Electrification: solutions in dire need of a whole product experience (Part 1: evs)
A three-part article.
Part 1: evs
Introduction
I have been banging on the drum of whole product solutions for a long time as many who know me will attest! Here are some personal experiences to illustrate what I mean, starting with evs, as all is not rosy in the world of electrification…
My ev experience
I have owned an electric vehicle for 5 years and last year my son and a close friend also bought one: evs are definitely becoming more common. Five years, 50,000 miles, multiple long trips including twice to France and the Tesla charging network has never let me down. I have thoroughly enjoyed my ev and not had a moment’s range anxiety. I cannot say the same for my son and friend.
They both bought Audis with a smaller battery size which has turned out to be a false economy. The cars are brilliant – very good quality, spacious and simple to drive – but they are a nightmare to charge other than at home. They both carry multiple cards and apps to access the various charging networks because they have found that on average 50% either don’t work or deliver a far slower charge than advertised. They always maintain enough battery charge to divert if the charger they are planning on doesn’t work. As a consequence, they have wasted a lot of time, travelled a lot of extra miles and suffer from range anxiety every long trip. They would not take their cars to France and even think twice about taking them more than just locally.

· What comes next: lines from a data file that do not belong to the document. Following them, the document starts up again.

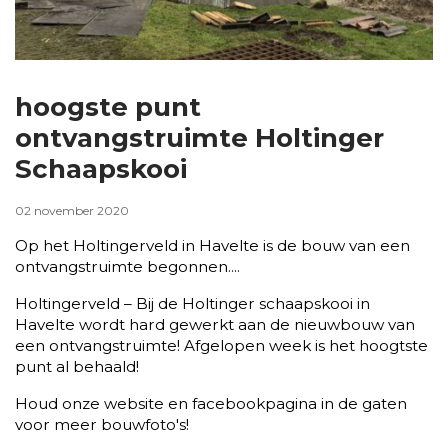
hoogste punt
ontvangstruimte Holtinger
Schaapskooi
02 november 2020
Op het Holtingerveld in Havelte is de bouw van een
ontvangstruimte begonnen....
Holtingerveld – Bij de Holtinger schaapskooi in
Havelte wordt hard gewerkt aan de nieuwbouw van
een ontvangstruimte! Afgelopen week is het hoogtste
punt al behaald!
Houd onze website en facebookpagina in de gaten
voor meer bouwfoto's!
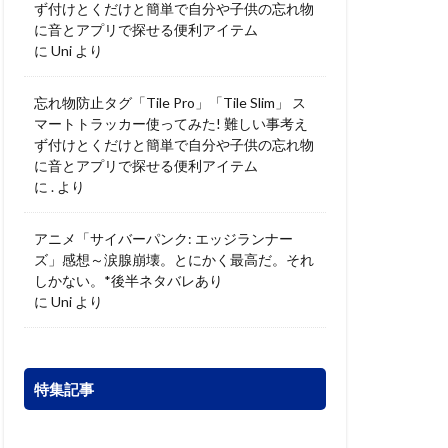
ず付けとくだけと簡単で自分や子供の忘れ物
に音とアプリで探せる便利アイテム
に
Uni
より
忘れ物防止タグ「Tile Pro」「Tile Slim」 ス
マートトラッカー使ってみた! 難しい事考え
ず付けとくだけと簡単で自分や子供の忘れ物
に音とアプリで探せる便利アイテム
に
.
より
アニメ「サイバーパンク: エッジランナー
ズ」感想～涙腺崩壊。とにかく最高だ。それ
しかない。*後半ネタバレあり
に
Uni
より
特集記事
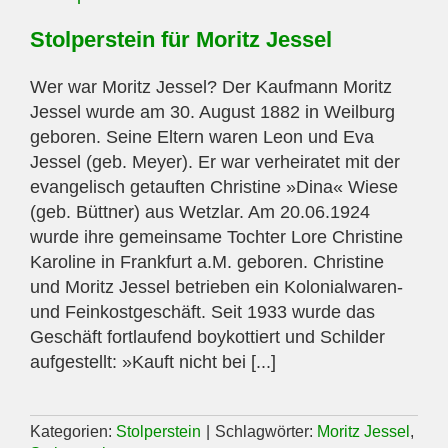
Stolperstein für Moritz Jessel
Wer war Moritz Jessel? Der Kaufmann Moritz
Jessel wurde am 30. August 1882 in Weilburg
geboren. Seine Eltern waren Leon und Eva
Jessel (geb. Meyer). Er war verheiratet mit der
evangelisch getauften Christine »Dina« Wiese
(geb. Büttner) aus Wetzlar. Am 20.06.1924
wurde ihre gemeinsame Tochter Lore Christine
Karoline in Frankfurt a.M. geboren. Christine
und Moritz Jessel betrieben ein Kolonialwaren-
und Feinkostgeschäft. Seit 1933 wurde das
Geschäft fortlaufend boykottiert und Schilder
aufgestellt: »Kauft nicht bei [...]
Kategorien:
Stolperstein
|
Schlagwörter:
Moritz Jessel
,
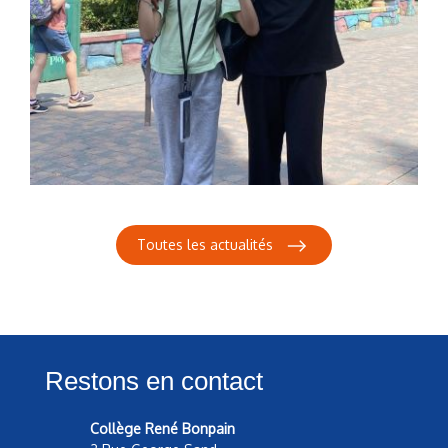
Toutes les actualités
Restons en contact
Collège René Bonpain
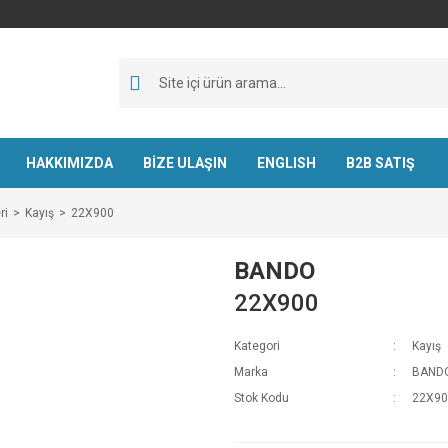
HAKKIMIZDA
BİZE ULAŞIN
ENGLISH
B2B SATIŞ
ri
Kayış
22X900
BANDO
22X900
Kategori
Kayış
Marka
BAND
Stok Kodu
22X90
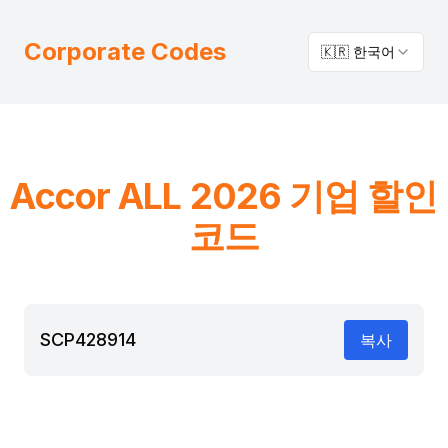
Corporate Codes
🇰🇷 한국어
Accor
ALL
2026 기업 할인
코드
SCP428914
복사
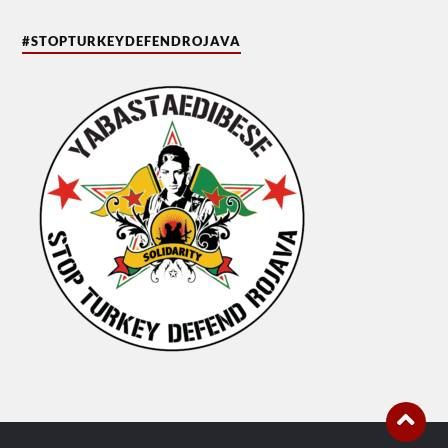
#STOPTURKEYDEFENDROJAVA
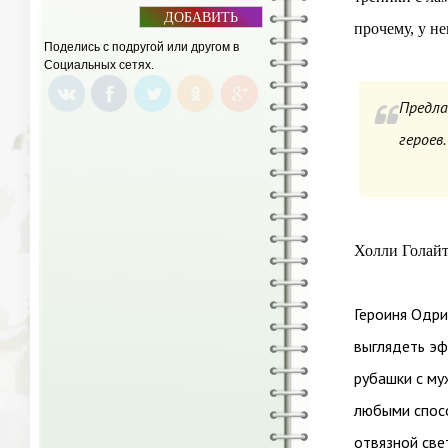
ДОБАВИТЬ
прочему, у не
БАННЕР
Поделись с подругой или другом в
Социальных сетях.
Предла
героев
Холли Голайт
Героиня Одри
выглядеть эф
рубашки с му
любыми спосо
отвязной све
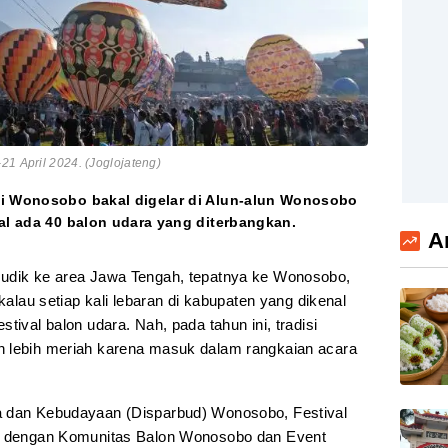
21 April 2024. (Joglojateng)
di Wonosobo bakal digelar di Alun-alun Wonosobo
kal ada 40 balon udara yang diterbangkan.
A
udik ke area Jawa Tengah, tepatnya ke Wonosobo,
 kalau setiap kali lebaran di kabupaten yang dikenal
tival balon udara. Nah, pada tahun ini, tradisi
h lebih meriah karena masuk dalam rangkaian acara
a dan Kebudayaan (Disparbud) Wonosobo, Festival
ma dengan Komunitas Balon Wonosobo dan Event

I too have had similar experiences with public chargers. When I first owned my Tesla I tried 3 or 4 times to use a public charging network: at a supermarket, at a service station, at the kerb in Milton Keynes and at the NEC. The only one that worked, and then only after I had to phone up and move to a different car park wasting 30 minutes, was the NEC one. I now steer clear of them.

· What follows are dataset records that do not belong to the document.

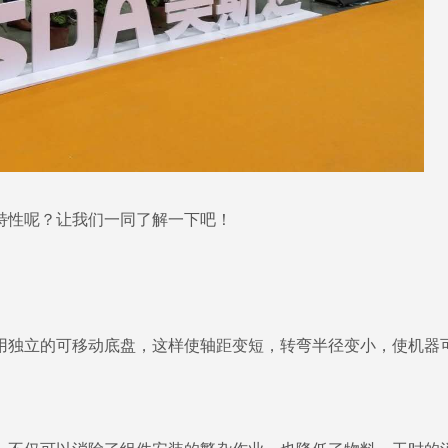
特性呢？让我们一同了解一下吧！
用独立的可移动底盘，这样使轴距变短，转弯半径变小，使机器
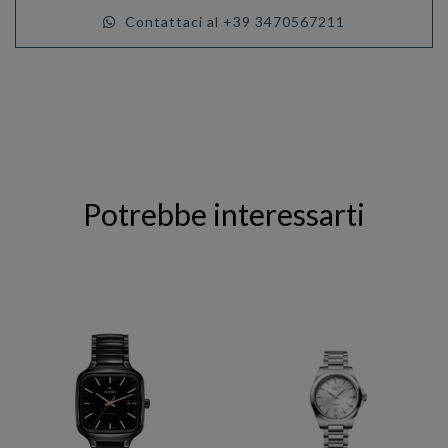
Contattaci al +39 3470567211
Potrebbe interessarti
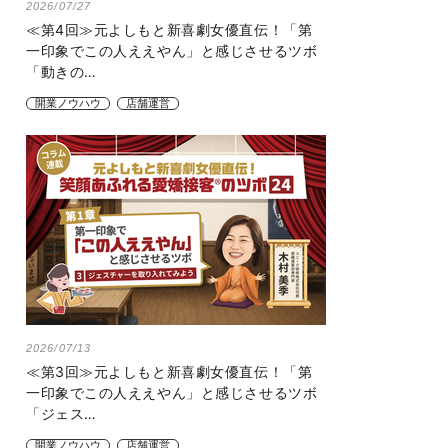
2026/07/27
≪第4回≫元よしもと新喜劇女優直伝！「第
一印象でこの人ええやん」と感じさせるツボ
「動きの…
開業ノウハウ
店舗運営
2026/07/13
≪第3回≫元よしもと新喜劇女優直伝！「第
一印象でこの人ええやん」と感じさせるツボ
「ジェス…
開業ノウハウ
店舗運営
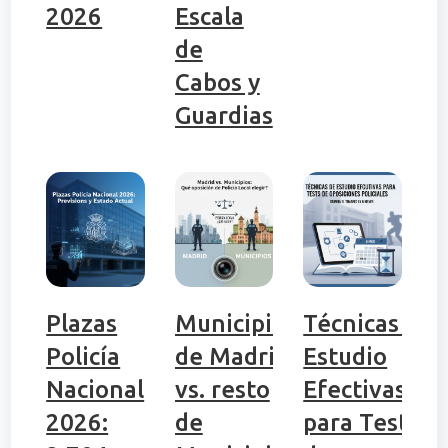
2026
Escala
de
Cabos y
Guardias
Plazas
Municipio
Técnicas de
Policía
de Madrid
Estudio
Nacional
vs. resto
Efectivas
2026:
de
para Tests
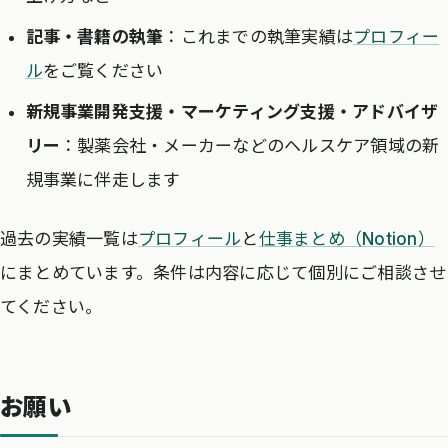
記事・書籍の執筆
：これまでの執筆実績は
プロフィー
ル
をご覧ください
新規事業開発支援・マーケティング支援・アドバイザ
リー
：製薬会社・メーカーなどのヘルスケア領域の新
規事業に伴走します
過去の実績一覧は
プロフィール
と
仕事まとめ（Notion）
にまとめています。条件は内容に応じて個別にご相談させ
てください。
お願い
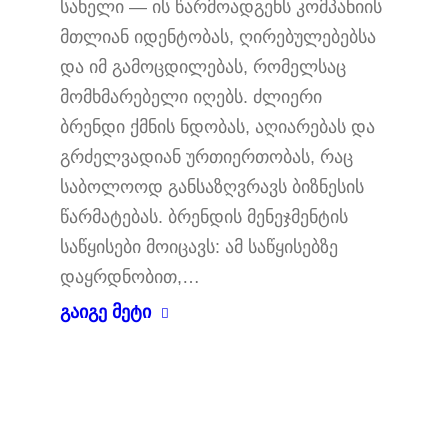
სახელი — ის წარმოადგენს კომპანიის
მთლიან იდენტობას, ღირებულებებსა
და იმ გამოცდილებას, რომელსაც
მომხმარებელი იღებს. ძლიერი
ბრენდი ქმნის ნდობას, აღიარებას და
გრძელვადიან ურთიერთობას, რაც
საბოლოოდ განსაზღვრავს ბიზნესის
წარმატებას. ბრენდის მენეჯმენტის
საწყისები მოიცავს: ამ საწყისებზე
დაყრდნობით,…
გაიგე მეტი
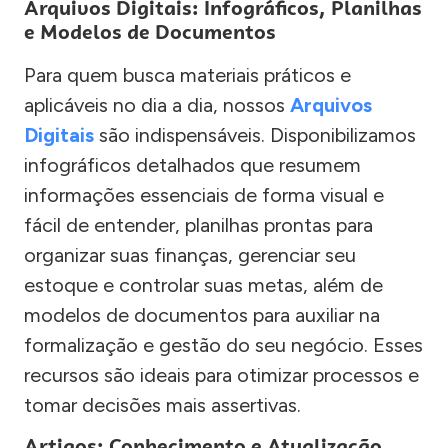
Arquivos Digitais: Infográficos, Planilhas
e Modelos de Documentos
Para quem busca materiais práticos e
aplicáveis no dia a dia, nossos
Arquivos
Digitais
são indispensáveis. Disponibilizamos
infográficos detalhados que resumem
informações essenciais de forma visual e
fácil de entender, planilhas prontas para
organizar suas finanças, gerenciar seu
estoque e controlar suas metas, além de
modelos de documentos para auxiliar na
formalização e gestão do seu negócio. Esses
recursos são ideais para otimizar processos e
tomar decisões mais assertivas.
Artigos: Conhecimento e Atualização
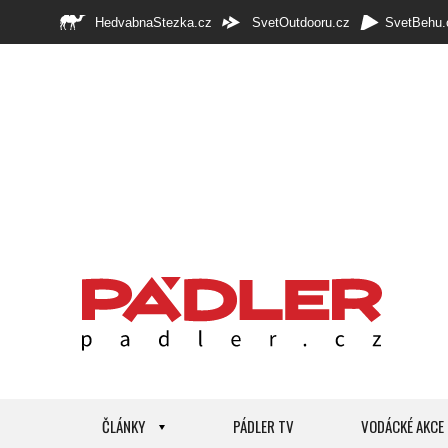
HedvabnaStezka.cz
SvetOutdooru.cz
SvetBehu.
ČLÁNKY
PÁDLER TV
VODÁCKÉ AKCE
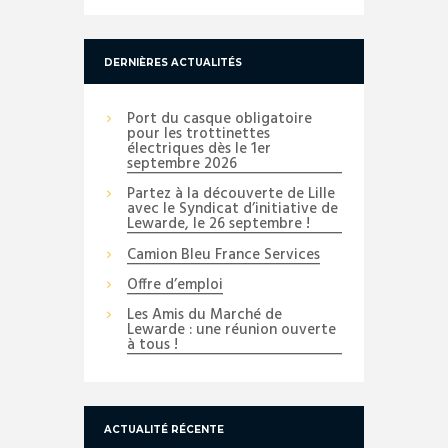
DERNIÈRES ACTUALITÉS
Port du casque obligatoire
pour les trottinettes
électriques dès le 1er
septembre 2026
Partez à la découverte de Lille
avec le Syndicat d’initiative de
Lewarde, le 26 septembre !
Camion Bleu France Services
Offre d’emploi
Les Amis du Marché de
Lewarde : une réunion ouverte
à tous !
ACTUALITÉ RÉCENTE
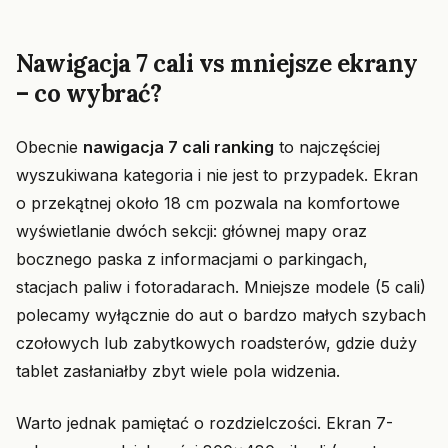
Nawigacja 7 cali vs mniejsze ekrany
– co wybrać?
Obecnie
nawigacja 7 cali ranking
to najczęściej
wyszukiwana kategoria i nie jest to przypadek. Ekran
o przekątnej około 18 cm pozwala na komfortowe
wyświetlanie dwóch sekcji: głównej mapy oraz
bocznego paska z informacjami o parkingach,
stacjach paliw i fotoradarach. Mniejsze modele (5 cali)
polecamy wyłącznie do aut o bardzo małych szybach
czołowych lub zabytkowych roadsterów, gdzie duży
tablet zasłaniałby zbyt wiele pola widzenia.
Warto jednak pamiętać o rozdzielczości. Ekran 7-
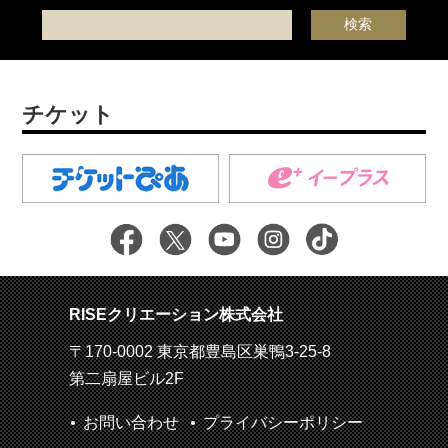
チケット
RISEクリエーション株式会社
〒170-0002 東京都豊島区巣鴨3-25-8
第二扇屋ビル2F
お問い合わせ
プライバシーポリシー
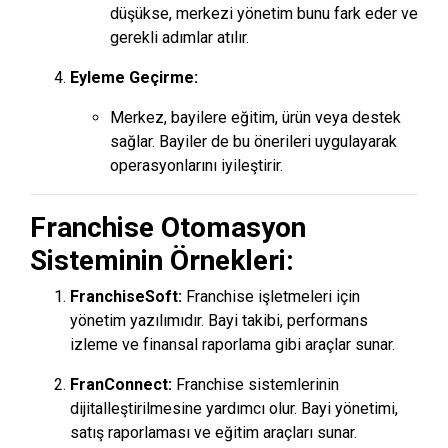
düşükse, merkezi yönetim bunu fark eder ve
gerekli adımlar atılır.
Eyleme Geçirme:
Merkez, bayilere eğitim, ürün veya destek
sağlar. Bayiler de bu önerileri uygulayarak
operasyonlarını iyileştirir.
Franchise Otomasyon
Sisteminin Örnekleri:
FranchiseSoft:
Franchise işletmeleri için
yönetim yazılımıdır. Bayi takibi, performans
izleme ve finansal raporlama gibi araçlar sunar.
FranConnect:
Franchise sistemlerinin
dijitalleştirilmesine yardımcı olur. Bayi yönetimi,
satış raporlaması ve eğitim araçları sunar.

Technology is trying to close the gap. Zapmap informs users of defective chargers so that they can plan their journey more effectively – but this doesn’t affect the high number of chargers that fail to deliver the promised service. Meanwhile “Hubject’s global eRoaming EV charging network data” is meant to make accessing other charging networks seamless…
The point is that whilst Tesla build an end-to-end system, others just build cars. Without a comprehensive charging network that is reliable and has sufficient capacity evs are really only commuting cars. My concern is that a sufficient public infrastructure is a long way off so we are a long way off providing a whole product experience, of which technology is an important part, but not the whole story. In the meantime, there is a significant risk that people who are trying evs talk about their frustrations, put others off and ev uptake will be delayed by some considerable time.

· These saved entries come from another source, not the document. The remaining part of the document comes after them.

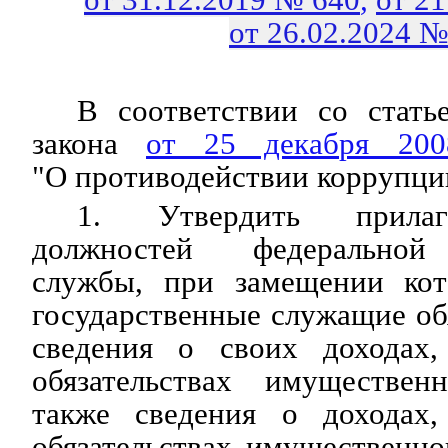
от 26.02.2024 №
В соответствии со стать
закона
от 25 декабря 20
"О противодействии коррупци
1. Утвердить прилаг
должностей федеральной 
службы, при замещении кот
государственные служащие об
сведения о своих доходах
обязательствах имуществен
также сведения о доходах
обязательствах имущественно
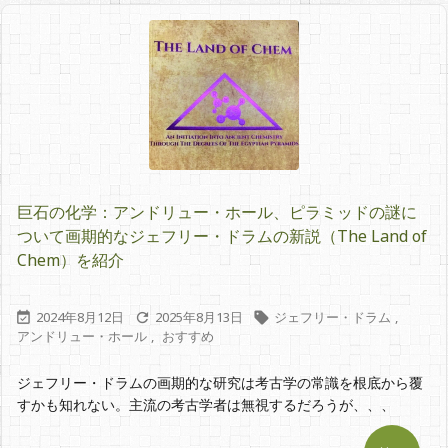
巨石の化学：アンドリュー・ホール、ピラミッドの謎に
ついて画期的なジェフリー・ドラムの新説（The Land of
Chem）を紹介
2024年8月12日
2025年8月13日
ジェフリー・ドラム
,



アンドリュー・ホール
,
おすすめ
ジェフリー・ドラムの画期的な研究は考古学の常識を根底から覆
すかも知れない。主流の考古学者は無視するだろうが、、、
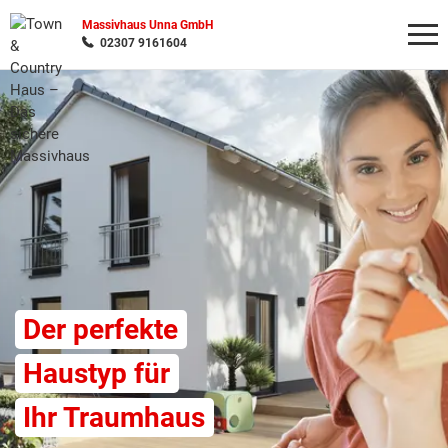
Massivhaus Unna GmbH
02307 9161604
Wonach möchten Sie suchen?
Der perfekte
Haustyp für
Ihr Traumhaus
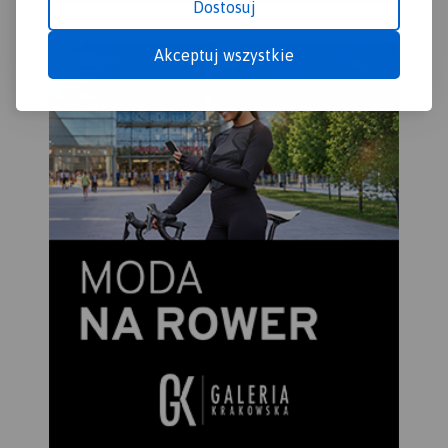
Dostosuj
Akceptuj wszystkie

Will that disappoint car manufacturers? Or will they just go on making profits, using their expensive production lines whilst leaving it up to others spend large sums of money and to take risks? I know what I think is happening…?
Small commercial evs
A further illustration is about the world of small commercial evs. Another friend won a large new contract and needed to set up a fleet of 6 local delivery vehicles. For 2 weeks he spent a lot of time trying to get 6 evs but the challenge of finding out what is available when, how to charge them and where, how to pay his drivers for charging at home, even how to insure them was just too difficult. In the end he couldn’t spare the time and went to a local dealer. He was given a turn-key petrol solution delivered the following week complete with maintenance contracts, insurance etc. No competition.
Delaying the uptake
Both stories – my son and friends’ stories - are about the lack of a whole product experience. Their frustration is all too evident, the impact of which is likely to be a delay in others following their example and the plans for decarbonisation.